RESOURCESTOCKS

Switch from gold to mineral sands pays off for Basin

TIMING is everything in life. Unfortunately for Craton Resources (the company changed its status and name to Basin Minerals in late July), when it listed three years ago it couldn’t have been much more unlucky.

James Hamilton

 

Although the IPO was a success and the Gawler Craton, where the company had the bulk of its ground, was sexy enough to send most mining punters into a frenzy, it was a love affair that didn’t last.

The problems had nothing to do with Craton itself. It was just another casualty of the Busang gold fraud in Indonesia. By March 1997 the full waft of the Bre-X Minerals pong was hitting Australia. This coupled with a fall in the gold price and native title concerns were enough to march Craton’s share price south and wipe out much of the gains made early in its fledgling corporate life.

 

 

Basin's managing director, Dr Brad Farrell: "I guess ... we're a bit unique in that we continue to explore vigorously. We've put 200,000m of drill holes down since we've been in the [Murray] Basin; effectivelly we've had two rigs running constantly for the past two years."

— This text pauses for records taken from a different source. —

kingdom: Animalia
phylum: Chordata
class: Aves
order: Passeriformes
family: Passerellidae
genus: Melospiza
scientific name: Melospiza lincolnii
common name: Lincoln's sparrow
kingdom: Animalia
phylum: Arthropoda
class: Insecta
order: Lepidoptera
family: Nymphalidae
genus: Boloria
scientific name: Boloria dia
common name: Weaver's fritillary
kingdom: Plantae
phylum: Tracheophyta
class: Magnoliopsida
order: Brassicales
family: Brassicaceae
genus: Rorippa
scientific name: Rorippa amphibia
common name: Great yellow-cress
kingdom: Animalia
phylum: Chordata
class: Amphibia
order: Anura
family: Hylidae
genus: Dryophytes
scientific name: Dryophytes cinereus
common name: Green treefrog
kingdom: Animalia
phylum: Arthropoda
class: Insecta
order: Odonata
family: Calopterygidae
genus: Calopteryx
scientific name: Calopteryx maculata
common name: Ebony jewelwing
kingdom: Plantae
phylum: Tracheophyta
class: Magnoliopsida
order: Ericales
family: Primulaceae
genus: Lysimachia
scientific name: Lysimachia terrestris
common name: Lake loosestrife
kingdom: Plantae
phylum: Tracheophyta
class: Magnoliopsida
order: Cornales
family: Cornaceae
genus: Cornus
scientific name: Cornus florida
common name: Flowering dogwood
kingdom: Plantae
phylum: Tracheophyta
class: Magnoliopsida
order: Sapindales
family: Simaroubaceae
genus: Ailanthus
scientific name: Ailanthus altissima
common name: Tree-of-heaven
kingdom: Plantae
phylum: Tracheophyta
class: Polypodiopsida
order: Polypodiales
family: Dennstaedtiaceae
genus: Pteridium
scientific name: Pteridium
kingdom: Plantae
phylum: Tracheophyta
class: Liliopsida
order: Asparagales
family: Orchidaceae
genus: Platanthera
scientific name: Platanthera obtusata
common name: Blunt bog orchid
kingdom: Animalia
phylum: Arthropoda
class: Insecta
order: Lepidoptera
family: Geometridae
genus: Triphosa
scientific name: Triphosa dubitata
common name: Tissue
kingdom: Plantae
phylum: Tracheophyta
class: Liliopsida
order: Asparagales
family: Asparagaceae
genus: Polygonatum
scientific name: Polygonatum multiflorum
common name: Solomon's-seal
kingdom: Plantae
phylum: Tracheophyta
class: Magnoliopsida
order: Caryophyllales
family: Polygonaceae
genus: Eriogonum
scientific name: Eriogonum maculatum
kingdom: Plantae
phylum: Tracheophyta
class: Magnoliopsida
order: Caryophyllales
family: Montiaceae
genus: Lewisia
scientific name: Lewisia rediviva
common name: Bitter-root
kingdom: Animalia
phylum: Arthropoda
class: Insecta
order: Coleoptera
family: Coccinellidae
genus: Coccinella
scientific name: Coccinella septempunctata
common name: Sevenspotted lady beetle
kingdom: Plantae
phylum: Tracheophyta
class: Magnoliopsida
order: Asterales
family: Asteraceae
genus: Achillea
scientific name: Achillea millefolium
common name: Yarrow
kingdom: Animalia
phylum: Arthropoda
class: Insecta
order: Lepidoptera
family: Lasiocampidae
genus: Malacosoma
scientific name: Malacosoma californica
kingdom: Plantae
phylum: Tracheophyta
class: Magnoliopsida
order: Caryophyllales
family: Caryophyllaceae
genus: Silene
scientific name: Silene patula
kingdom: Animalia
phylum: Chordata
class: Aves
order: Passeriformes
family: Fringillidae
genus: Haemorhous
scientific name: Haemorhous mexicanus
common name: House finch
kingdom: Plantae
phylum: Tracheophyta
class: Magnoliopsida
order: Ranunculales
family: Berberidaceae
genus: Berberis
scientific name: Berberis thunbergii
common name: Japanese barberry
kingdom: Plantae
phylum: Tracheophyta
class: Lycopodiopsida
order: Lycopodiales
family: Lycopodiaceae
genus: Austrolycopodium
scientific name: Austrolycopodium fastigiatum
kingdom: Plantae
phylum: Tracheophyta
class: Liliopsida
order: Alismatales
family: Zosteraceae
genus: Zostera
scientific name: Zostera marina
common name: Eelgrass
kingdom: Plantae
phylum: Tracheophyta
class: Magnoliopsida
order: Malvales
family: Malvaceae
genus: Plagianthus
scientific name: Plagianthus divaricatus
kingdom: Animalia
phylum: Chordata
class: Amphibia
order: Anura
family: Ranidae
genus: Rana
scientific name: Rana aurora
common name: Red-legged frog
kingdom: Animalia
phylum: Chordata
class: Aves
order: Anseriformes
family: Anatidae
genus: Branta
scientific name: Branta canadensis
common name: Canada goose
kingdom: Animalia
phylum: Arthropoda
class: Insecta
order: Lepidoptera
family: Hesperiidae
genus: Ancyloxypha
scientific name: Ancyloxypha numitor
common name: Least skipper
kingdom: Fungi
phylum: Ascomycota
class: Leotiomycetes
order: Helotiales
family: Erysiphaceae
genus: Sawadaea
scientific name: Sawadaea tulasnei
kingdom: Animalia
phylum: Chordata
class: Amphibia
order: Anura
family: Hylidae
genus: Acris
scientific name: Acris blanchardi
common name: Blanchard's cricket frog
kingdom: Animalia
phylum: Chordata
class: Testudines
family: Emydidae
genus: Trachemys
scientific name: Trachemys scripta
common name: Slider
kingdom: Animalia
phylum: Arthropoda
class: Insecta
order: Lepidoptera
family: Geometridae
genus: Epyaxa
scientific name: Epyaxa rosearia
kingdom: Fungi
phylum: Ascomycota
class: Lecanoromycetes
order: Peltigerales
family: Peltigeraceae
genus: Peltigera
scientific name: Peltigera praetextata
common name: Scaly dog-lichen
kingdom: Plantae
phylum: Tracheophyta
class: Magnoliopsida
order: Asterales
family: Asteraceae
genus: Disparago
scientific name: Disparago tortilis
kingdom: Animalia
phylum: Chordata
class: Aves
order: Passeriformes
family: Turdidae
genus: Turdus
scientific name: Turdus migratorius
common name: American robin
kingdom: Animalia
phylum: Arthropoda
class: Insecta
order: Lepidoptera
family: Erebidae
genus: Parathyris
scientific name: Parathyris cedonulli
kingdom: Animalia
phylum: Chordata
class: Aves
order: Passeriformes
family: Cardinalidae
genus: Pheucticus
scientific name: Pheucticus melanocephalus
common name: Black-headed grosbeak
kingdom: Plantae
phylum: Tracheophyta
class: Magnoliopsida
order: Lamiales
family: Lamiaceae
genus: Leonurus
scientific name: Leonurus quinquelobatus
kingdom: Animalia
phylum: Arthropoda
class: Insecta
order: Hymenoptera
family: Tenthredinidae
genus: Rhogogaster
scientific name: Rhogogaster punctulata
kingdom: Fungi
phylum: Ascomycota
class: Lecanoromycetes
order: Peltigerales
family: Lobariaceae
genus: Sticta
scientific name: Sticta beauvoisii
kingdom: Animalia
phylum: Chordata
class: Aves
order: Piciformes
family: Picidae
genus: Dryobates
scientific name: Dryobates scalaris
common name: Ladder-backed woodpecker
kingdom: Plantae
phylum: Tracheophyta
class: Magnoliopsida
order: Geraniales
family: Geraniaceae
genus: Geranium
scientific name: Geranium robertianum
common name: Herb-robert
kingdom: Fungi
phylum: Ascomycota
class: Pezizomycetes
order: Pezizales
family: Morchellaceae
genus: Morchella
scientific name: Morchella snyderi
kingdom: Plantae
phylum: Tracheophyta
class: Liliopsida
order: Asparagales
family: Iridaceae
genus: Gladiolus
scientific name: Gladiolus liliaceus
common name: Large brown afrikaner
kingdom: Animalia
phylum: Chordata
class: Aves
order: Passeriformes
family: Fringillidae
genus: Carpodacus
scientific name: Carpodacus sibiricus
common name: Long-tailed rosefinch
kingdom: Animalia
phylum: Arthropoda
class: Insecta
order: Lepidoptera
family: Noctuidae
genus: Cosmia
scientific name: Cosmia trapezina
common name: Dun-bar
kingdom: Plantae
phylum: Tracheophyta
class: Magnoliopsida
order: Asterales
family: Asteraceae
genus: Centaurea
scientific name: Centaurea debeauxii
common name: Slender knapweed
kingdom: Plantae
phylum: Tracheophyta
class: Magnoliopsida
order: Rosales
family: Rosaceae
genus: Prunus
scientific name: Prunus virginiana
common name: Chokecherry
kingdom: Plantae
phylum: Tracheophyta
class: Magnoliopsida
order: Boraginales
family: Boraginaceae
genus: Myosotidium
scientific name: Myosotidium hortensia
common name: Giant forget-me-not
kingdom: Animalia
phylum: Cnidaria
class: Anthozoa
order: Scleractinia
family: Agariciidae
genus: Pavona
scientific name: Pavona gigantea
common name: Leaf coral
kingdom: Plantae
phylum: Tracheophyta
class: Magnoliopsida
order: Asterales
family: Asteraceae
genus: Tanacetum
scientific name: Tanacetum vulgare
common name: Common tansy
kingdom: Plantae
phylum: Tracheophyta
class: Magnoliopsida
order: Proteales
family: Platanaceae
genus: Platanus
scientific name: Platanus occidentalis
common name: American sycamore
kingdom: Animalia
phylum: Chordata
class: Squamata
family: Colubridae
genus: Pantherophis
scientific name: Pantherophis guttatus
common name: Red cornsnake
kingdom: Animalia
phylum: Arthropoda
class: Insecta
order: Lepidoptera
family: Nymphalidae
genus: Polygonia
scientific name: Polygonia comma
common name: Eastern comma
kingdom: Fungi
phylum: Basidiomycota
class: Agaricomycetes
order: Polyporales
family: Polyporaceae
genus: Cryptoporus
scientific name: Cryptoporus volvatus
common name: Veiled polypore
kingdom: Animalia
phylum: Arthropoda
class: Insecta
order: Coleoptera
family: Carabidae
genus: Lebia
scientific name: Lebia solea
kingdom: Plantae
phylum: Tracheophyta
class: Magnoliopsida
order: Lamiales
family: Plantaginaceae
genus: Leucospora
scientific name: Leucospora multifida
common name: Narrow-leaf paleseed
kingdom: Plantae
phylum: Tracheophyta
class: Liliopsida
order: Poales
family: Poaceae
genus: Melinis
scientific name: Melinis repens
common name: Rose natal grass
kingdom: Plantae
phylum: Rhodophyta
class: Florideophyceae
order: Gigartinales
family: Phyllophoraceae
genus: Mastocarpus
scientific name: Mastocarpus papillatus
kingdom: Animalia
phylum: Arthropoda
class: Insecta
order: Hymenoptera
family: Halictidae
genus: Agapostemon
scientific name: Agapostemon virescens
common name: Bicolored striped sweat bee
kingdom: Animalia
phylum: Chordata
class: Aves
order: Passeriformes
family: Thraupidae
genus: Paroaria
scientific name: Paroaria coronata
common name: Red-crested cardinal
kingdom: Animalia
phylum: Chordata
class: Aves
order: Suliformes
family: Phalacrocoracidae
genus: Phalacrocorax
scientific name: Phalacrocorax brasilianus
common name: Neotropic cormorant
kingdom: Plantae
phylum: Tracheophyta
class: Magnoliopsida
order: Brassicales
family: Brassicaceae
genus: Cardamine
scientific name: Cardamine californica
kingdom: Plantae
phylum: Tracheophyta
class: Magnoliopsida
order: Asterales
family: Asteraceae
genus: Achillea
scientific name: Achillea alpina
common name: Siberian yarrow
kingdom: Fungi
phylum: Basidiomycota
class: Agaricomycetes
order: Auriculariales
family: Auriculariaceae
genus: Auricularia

Putting his nose to the wind, Basin Minerals’ managing director, Dr Brad Farrell, decided it was time for some drastic action. By late April, Farrell, who has an extensive history in the mineral sands game, was steering Basin Minerals away from gold and into the Murray Basin at a great rate of knots.

Although the immense strandline potential of Murray Basin was still very much unknown back then, there was method to the madness. The biggest holder of clues was CRA’s mammoth fine-grained WIM 150 deposit, which had been discovered some 15 years earlier.

WIM 150 never got off the ground due to metallurgical and marketing problems arising from its fine-grained nature (median grain size 50 microns), however, its presence was considered by Basin Minerals to be indicative of a massive mineralised province in which large beach-hosted coarse grained (median grain size 150 microns) strandlines should also be present.

Basin Minerals reasoned that southerly drift within the Murray Basin would have caused huge quantities of heavy minerals to be carried south and accumulate against the rugged palaeo-coastline of the Grampians region in Victoria, and that the Grampians formed a major headland at the opening of the Murray Basin into the Southern Ocean. Thus the key ingredients of maximum energy, interaction with the coastline and entrapment of heavy minerals would have occurred in the headlands and embayments of the Grampians.

The results that have come from this reasoning have been stunning. In the past 12 months the company has drilled up strandline deposits at Acapulco, Bondi, Bondi East, Chetwynd and Echo. Its total Douglas project area is the biggest coarse-grained resource in the Murray Basin with more than 12.7 million tonnes of heavy mineral sands containing good grades of rutile, zircon and ilmenite being identified.

Until now Basin Minerals has kept its mineral sands assets in a similar named subsidiary company called Basin Minerals Holdings. However, because “the baby got too big for the bathtub” the company voted to change its name to that of its unlisted subsidiary, which has become known as an aggressive Murray Basin mineral sands explorer.

For a small exploration company Basin Minerals is in good shape — the company has $3 million in the bank and has just 40 million shares on issue with directors and management speaking for about 40% of the stock. The company’s cash burn rate is estimated at about $150,000 per month

The topped-up cash kitty will be invaluable in the next 12 months as the company moves to shore up the most advanced of its strandline deposits. These four — Bondi, Bondi East, Echo and Acapulco — when subject to further infill drilling are expected to have a confirmed measured resource containing greater than 13Mt of valuable heavy mineral.

Bulk sampling work to test the material’s metallurgy has been completed with very encouraging results, including high values from specified ilmenite, rutile and zircon samples.